# Prompt
For the data below, report only the number of lines containing the string "status".

*** Data for analysis ***

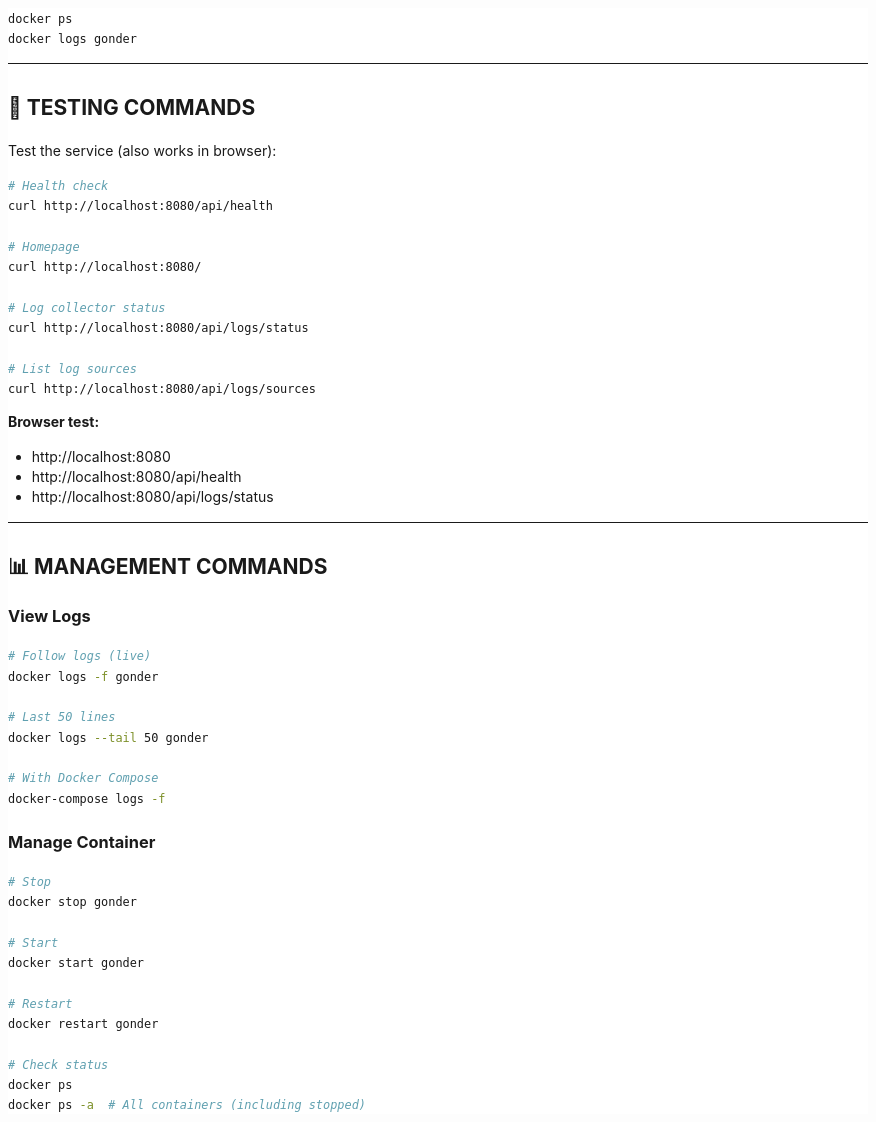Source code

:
```bash
docker ps
docker logs gonder
```

---

## 🧪 TESTING COMMANDS

Test the service (also works in browser):

```bash
# Health check
curl http://localhost:8080/api/health

# Homepage
curl http://localhost:8080/

# Log collector status
curl http://localhost:8080/api/logs/status

# List log sources
curl http://localhost:8080/api/logs/sources
```

**Browser test:**
- http://localhost:8080
- http://localhost:8080/api/health
- http://localhost:8080/api/logs/status

---

## 📊 MANAGEMENT COMMANDS

### View Logs

```bash
# Follow logs (live)
docker logs -f gonder

# Last 50 lines
docker logs --tail 50 gonder

# With Docker Compose
docker-compose logs -f
```

### Manage Container

```bash
# Stop
docker stop gonder

# Start
docker start gonder

# Restart
docker restart gonder

# Check status
docker ps
docker ps -a  # All containers (including stopped)
```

***

# Reply
4